Cumartesi günü kız tarafından erkek tarafına bohça gelir, yemekler yenirdi.Erkek tarafı ise cumartesi gecesi Ulubey tabiri ile gecelik götürme denilen uygulama ile kına götürür buna sadece bayanlar giderdi. Kına yakılırken “Çambaşı’na çıktım anam/Çıram yanmadı/Dört yanıma baktım anam/Kimsem kalmadı. Türküsü söylenir ve gelin ağlatılırdı. Daha sonra müzik eşliğinde eğlenilirdi.Müzik aleti genelde bir tef olurdu.Çukur mahallesinden Mamik lakaplı Fatma kadın bulunduğu dönemin meşhur tefçisi idi. Sonraki dönemlerde kına gecelerine erkekler de katıldı,eğlenceler varsa bir bağlama yoksa bir kaset çalar eşliğinde yapıldı.
Asıl düğün günü ise kız alma işlemi için bir gelin alayı oluşturulur, eğer at ile alınıyorsa önde bir bayrak taşınır, gelinin başında ise kırmızı bir duvak olurdu.Evden çeyiz sandığı çıkarken sandığın üstüne gelinin kardeşi veya bir yakını oturur bahşiş verilirdi.Aynı uygulama gelin evden çıkarken beline kırmızı kuşak bağlanarak da yapılırdı.Erkek tarafı ise kız evinin önünde kale oluşturur,kalenin en üstündeki şahıs evin üstüne çıkar kalem denilen bacayı kızı aldık anlamına gelecek şekilde yıkardı.
Ulaşım vasıtalarının artması ile gelin alma işi araçlar ile yapılmaya başlandı.Gelin alayları gelin konvoylarına dönüştü,kırmızı duvağın yerini beyaz gelinlik ve beyaz duvak aldı,kale yapma yerine silah atma gibi çok da hoş olmayan uygulamalara dönüştü.Evden çıkarken kapı önü,gelin alayının veya konvoyunun önü kesilerek bahşiş alınırdı.Gelin erkek evine geldiğinde tavuk kesilir kan akıtılır ayağına ve anlına sürülürdü.Kayınvalide ve kaynatadan bahşiş istenirdi ki bu bir inek, dana veya tarla olabilirdi.Gelinin başına bereketli ve tatlı dilli olsun diye bozuk para ve şeker gibi maddeler atılırdı.Doğurgan olsun diye kucağına çocuk verilirdi.Sağ ayağı ile eve girer yere serilen bir basmanın üstünden mutfak kapısına gelir,bir güç gösterisi olarak buraya çekilen ipi kırar ve eli iş tutsun ve becerikli olsun diye kaynayan bir tencere veya tava karıştırttırılırdı.Yere serilen basmayı ise yerden ilk kim toplar ise ona hediye edilirdi.Sonra imam gelir ve dini nikah kıyılırdı.
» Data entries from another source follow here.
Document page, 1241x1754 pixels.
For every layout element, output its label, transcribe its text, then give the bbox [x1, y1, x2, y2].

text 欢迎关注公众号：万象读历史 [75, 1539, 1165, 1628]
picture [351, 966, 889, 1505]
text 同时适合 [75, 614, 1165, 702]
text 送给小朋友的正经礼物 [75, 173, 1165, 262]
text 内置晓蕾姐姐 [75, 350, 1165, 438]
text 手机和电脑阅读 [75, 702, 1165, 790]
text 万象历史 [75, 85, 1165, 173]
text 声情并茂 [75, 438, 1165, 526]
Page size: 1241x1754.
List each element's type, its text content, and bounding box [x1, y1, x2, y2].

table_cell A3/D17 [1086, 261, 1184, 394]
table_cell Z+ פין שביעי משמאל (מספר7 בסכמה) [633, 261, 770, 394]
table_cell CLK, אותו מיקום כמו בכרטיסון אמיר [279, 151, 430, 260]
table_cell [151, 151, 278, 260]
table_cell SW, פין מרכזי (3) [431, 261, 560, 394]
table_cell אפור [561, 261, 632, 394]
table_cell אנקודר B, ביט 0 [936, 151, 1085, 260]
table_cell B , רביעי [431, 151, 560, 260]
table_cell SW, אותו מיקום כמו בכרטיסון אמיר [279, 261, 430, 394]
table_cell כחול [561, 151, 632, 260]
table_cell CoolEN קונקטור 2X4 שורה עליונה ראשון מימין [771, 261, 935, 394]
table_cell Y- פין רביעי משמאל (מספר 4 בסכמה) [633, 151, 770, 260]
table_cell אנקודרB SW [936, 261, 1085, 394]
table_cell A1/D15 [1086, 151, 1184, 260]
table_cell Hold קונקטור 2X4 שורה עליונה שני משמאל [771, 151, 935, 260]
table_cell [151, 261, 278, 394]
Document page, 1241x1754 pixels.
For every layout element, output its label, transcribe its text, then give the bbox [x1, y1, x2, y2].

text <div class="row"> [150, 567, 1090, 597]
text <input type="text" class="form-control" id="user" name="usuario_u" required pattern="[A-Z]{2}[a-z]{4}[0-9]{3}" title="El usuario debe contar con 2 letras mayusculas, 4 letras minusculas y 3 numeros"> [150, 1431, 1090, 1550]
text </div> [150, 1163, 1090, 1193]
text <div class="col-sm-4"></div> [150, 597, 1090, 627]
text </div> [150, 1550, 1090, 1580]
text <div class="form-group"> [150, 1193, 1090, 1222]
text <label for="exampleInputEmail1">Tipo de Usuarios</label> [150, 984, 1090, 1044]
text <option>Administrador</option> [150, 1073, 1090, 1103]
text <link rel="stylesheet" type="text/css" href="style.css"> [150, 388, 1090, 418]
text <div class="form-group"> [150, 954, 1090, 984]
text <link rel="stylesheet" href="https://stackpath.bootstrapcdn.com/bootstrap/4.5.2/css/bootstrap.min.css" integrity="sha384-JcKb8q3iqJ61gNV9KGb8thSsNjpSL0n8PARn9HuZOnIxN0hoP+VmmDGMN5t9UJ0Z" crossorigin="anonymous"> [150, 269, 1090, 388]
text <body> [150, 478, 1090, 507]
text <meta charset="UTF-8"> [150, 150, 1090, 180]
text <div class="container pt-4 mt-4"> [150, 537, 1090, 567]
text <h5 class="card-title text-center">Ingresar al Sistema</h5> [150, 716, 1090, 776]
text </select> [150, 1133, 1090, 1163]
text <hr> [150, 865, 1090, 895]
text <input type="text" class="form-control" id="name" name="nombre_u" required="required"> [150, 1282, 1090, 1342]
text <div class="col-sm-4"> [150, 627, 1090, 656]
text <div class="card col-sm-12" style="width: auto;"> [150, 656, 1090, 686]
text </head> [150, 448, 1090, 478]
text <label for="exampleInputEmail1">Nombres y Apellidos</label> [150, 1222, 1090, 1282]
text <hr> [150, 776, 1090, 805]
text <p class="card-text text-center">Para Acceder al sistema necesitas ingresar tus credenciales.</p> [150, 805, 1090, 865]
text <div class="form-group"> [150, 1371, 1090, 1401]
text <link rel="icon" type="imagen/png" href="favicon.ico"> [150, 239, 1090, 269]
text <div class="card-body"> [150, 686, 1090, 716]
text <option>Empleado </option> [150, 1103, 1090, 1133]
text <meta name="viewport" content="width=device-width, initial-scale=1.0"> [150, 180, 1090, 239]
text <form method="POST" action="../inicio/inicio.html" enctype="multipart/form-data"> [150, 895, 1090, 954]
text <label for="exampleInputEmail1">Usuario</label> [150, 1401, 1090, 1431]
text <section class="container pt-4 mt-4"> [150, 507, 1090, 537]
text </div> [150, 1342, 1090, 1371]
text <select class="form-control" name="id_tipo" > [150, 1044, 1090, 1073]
Gerdek gecesi damat gelinin duvağını açarken yüz görümlülüğü denilen bahşiş verilirdi.Sağdıç da orada olurdu gelinin duvağında damat damadın ceketinde ise gelin iki rekat namaz kılardı.Ertesi gün ki duvak düğününde ise bir börek ile kız tarafını gene Ulubey tabiri ile duvağa çağırmaya gidilirdi.Kız tarafı gelir,büyüklerin elleri öpülür,gelin büyükler ile tanıştırılır,bir hafta sonraya teklif adı verilen ziyaret için gün alınırdı.Buradaki geleneksel uygulama ise damadın yemeğine bir şey katılır bunu bulması için uğraştırılır,ayakkabısı saklanarak bahşiş talep edilirdi.İki üç gün sonra ise kız tarafı erkek tarafına teklif edilirdi. Bunun maksadı hısımlığın geliştirilmesi içindi.Günümüzde düğün törenleri bir düğün salonun da paket halinde bir veya iki günde yapılmaktadır.Birçok uygulama artık uygulanmasa da halen devam etmekte olan uygulamalar da vardır.